Reproduce the lines below with every occurrence of "image" replaced by "photo" and everything else unchanged, leaving out the pictures.

▶ **DATASET CONTENT**:
######
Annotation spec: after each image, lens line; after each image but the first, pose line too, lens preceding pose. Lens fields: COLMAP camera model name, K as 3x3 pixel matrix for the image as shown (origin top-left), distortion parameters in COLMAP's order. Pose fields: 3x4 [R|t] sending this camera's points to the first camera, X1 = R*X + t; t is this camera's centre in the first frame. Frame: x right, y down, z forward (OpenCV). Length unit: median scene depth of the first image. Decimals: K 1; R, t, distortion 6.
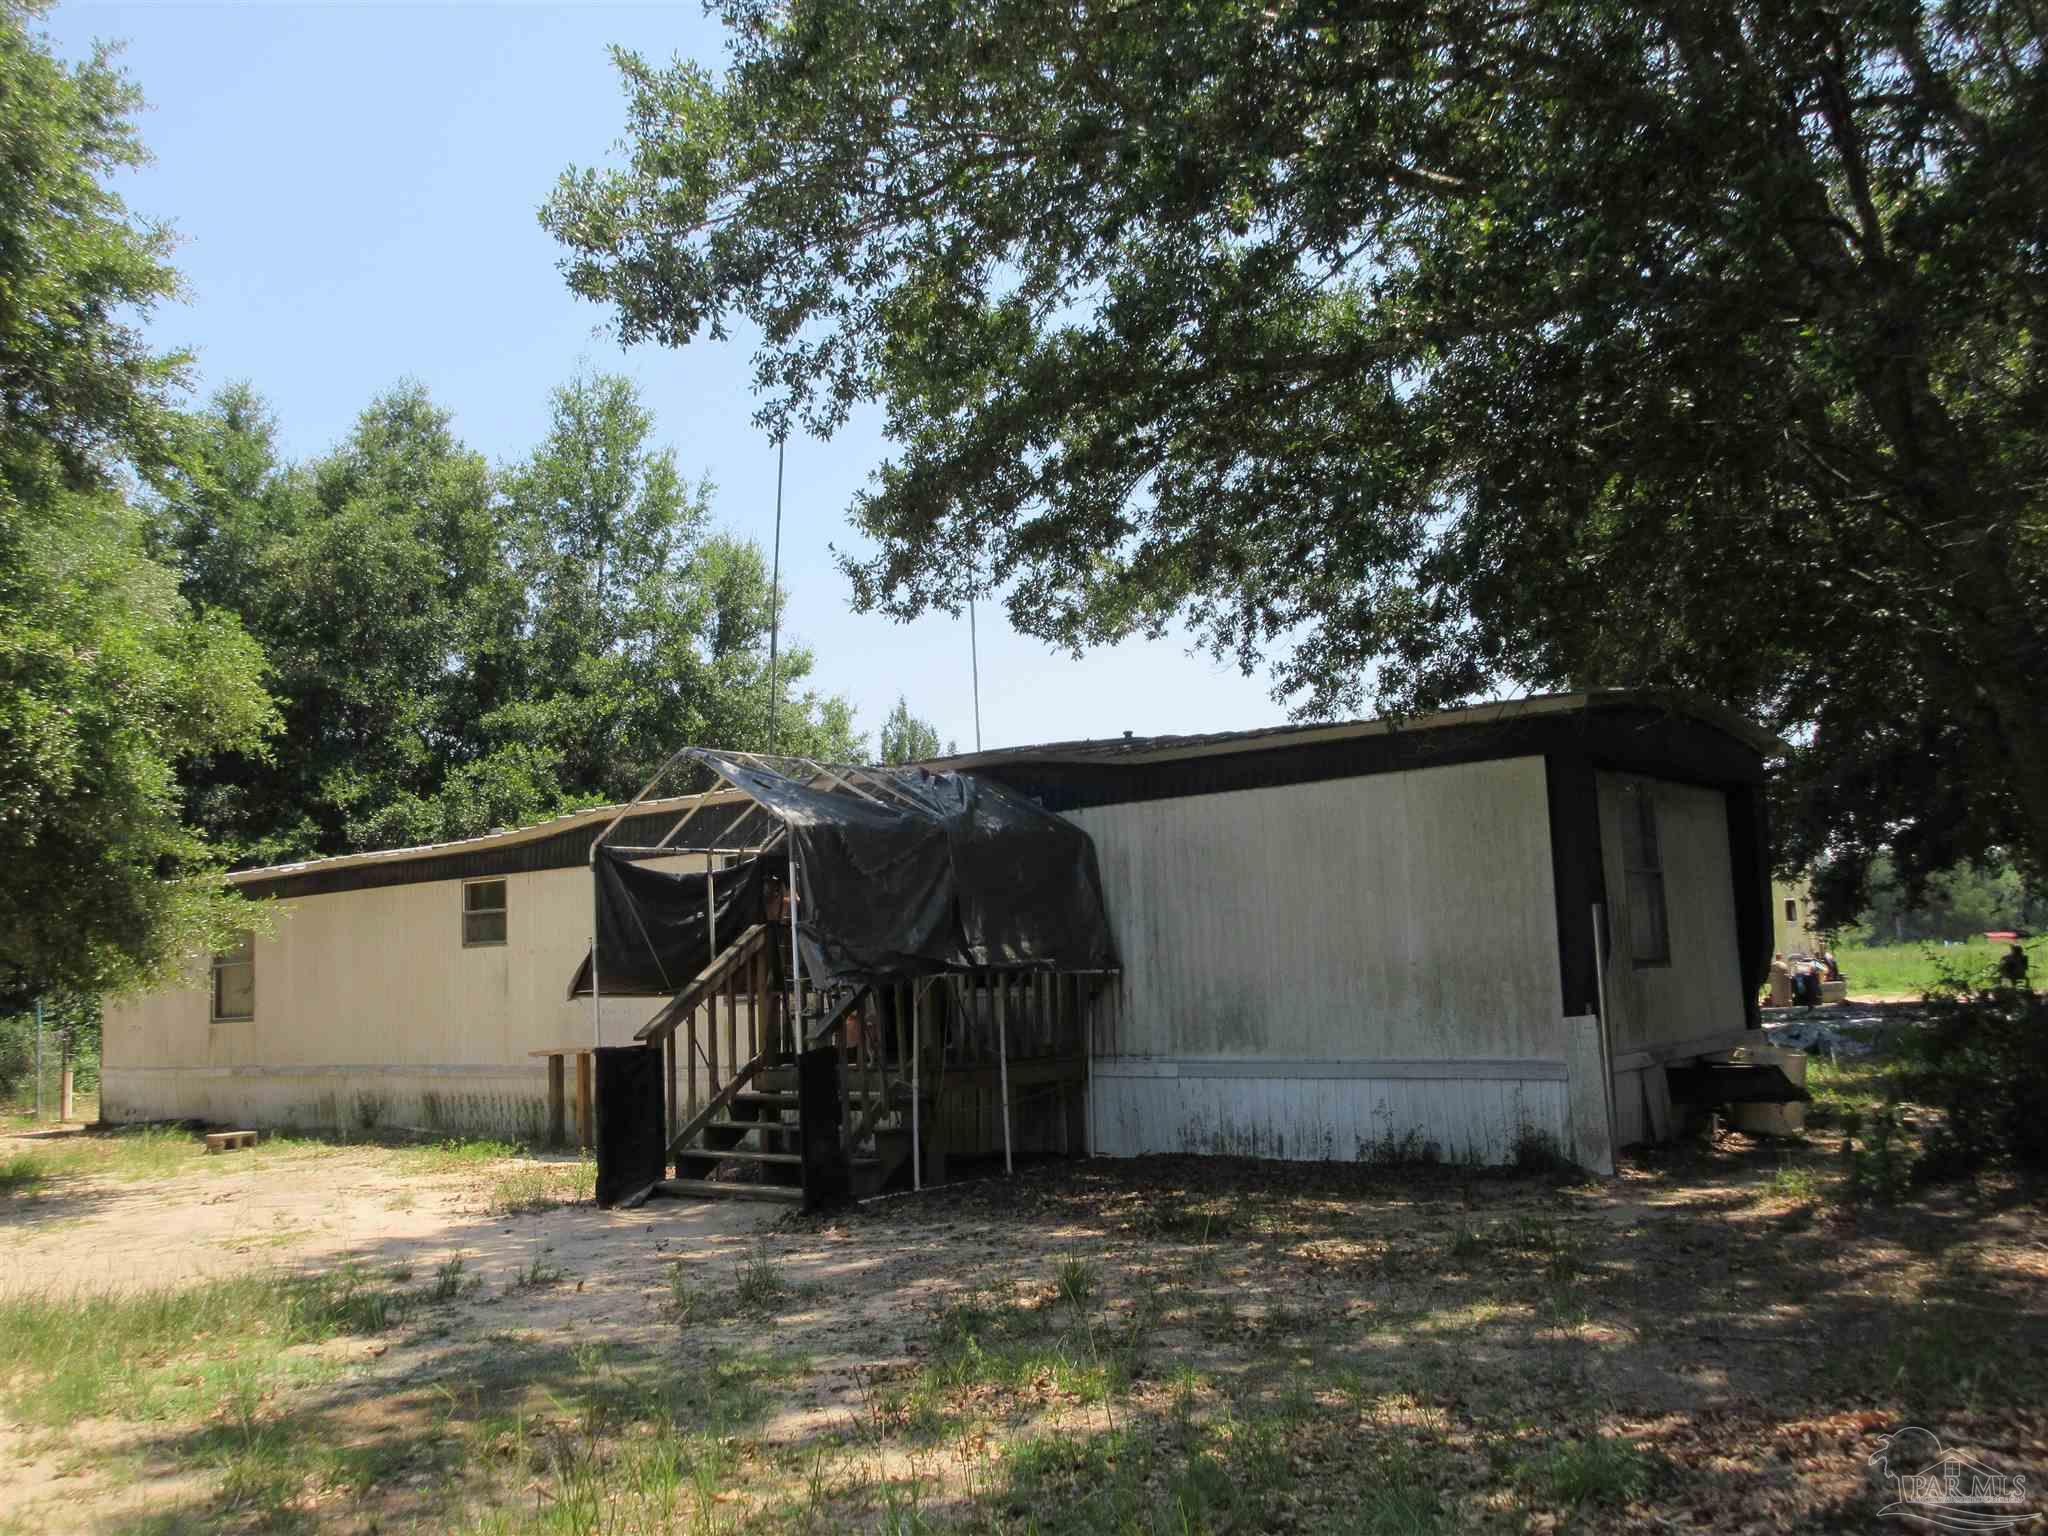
lens RADIAL K [[1811.3, 0, 1024.0], [0, 1811.3, 768.0], [0, 0, 1]] dist [0.008758, 0.004302]
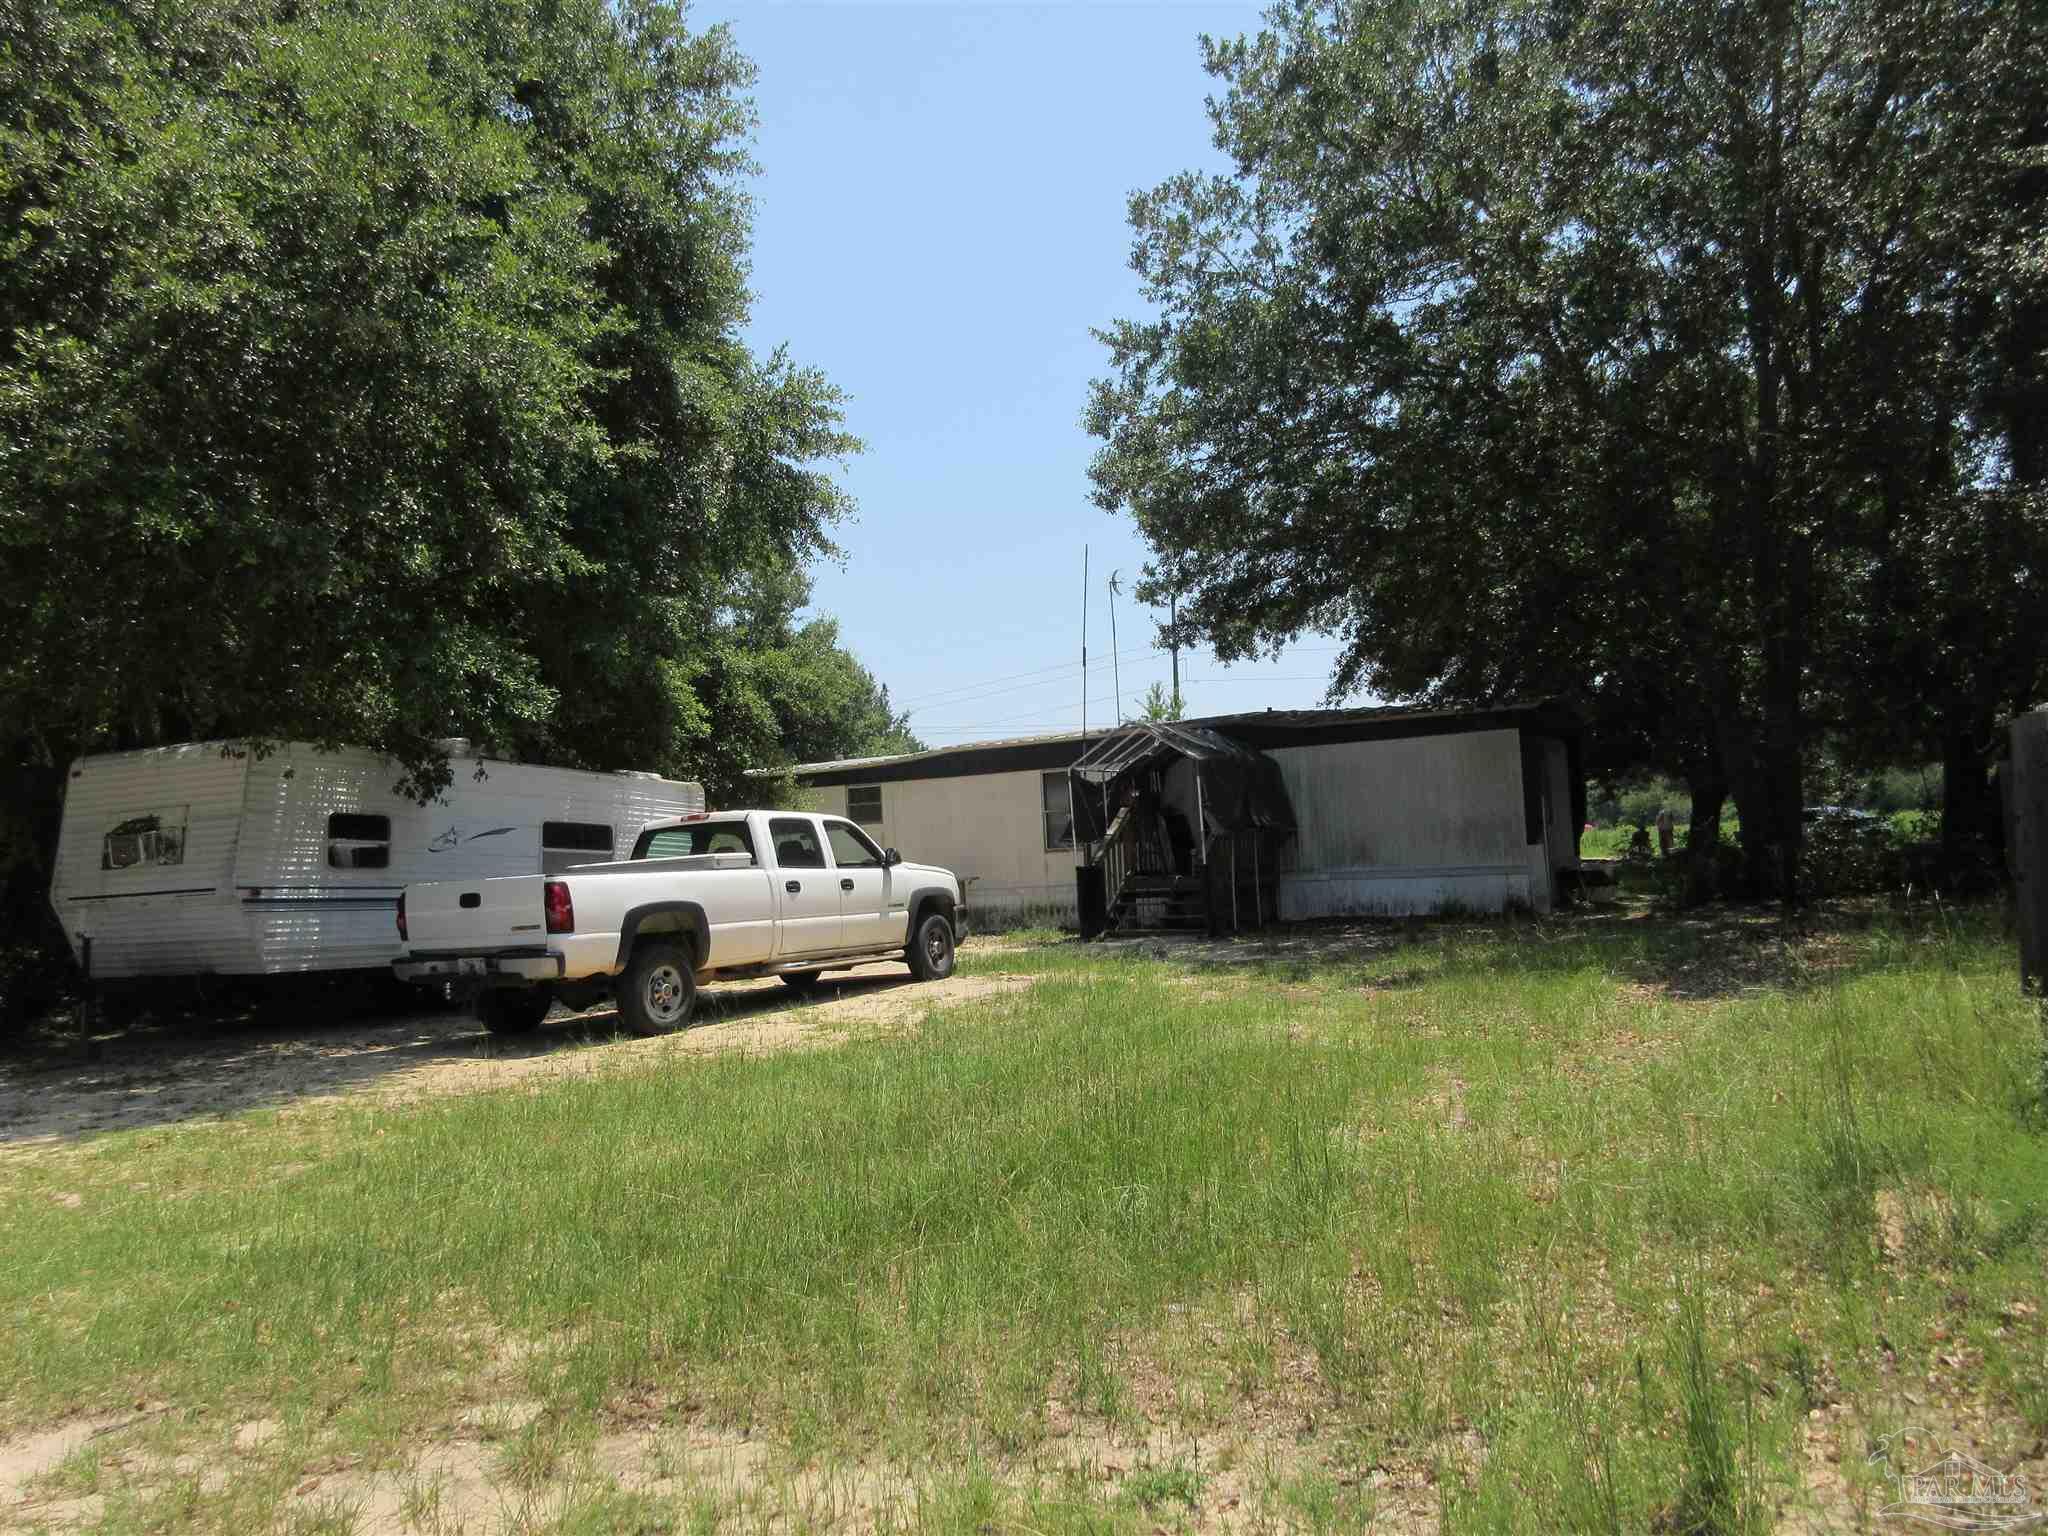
lens RADIAL K [[1546.6, 0, 1024.0], [0, 1546.6, 768.0], [0, 0, 1]] dist [0.005191, 0.005808]
pose [[0.987567, 0.000790, 0.157196, -0.522072], [-0.008393, 0.998826, 0.047708, -0.037142], [-0.156973, -0.048434, 0.986414, -0.663264]]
######
▶ **RESULT**:
Annotation spec: after each photo, lens line; after each photo but the first, pose line too, lens preceding pose. Lens fields: COLMAP camera model name, K as 3x3 pixel matrix for the photo as shown (origin top-left), distortion parameters in COLMAP's order. Pose fields: 3x4 [R|t] sending this camera's points to the first camera, X1 = R*X + t; t is this camera's centre in the first frame. Frame: x right, y down, z forward (OpenCV). Length unit: median scene depth of the first photo. Decimals: K 1; R, t, distortion 6.
lens RADIAL K [[1811.3, 0, 1024.0], [0, 1811.3, 768.0], [0, 0, 1]] dist [0.008758, 0.004302]
lens RADIAL K [[1546.6, 0, 1024.0], [0, 1546.6, 768.0], [0, 0, 1]] dist [0.005191, 0.005808]
pose [[0.987567, 0.000790, 0.157196, -0.522072], [-0.008393, 0.998826, 0.047708, -0.037142], [-0.156973, -0.048434, 0.986414, -0.663264]]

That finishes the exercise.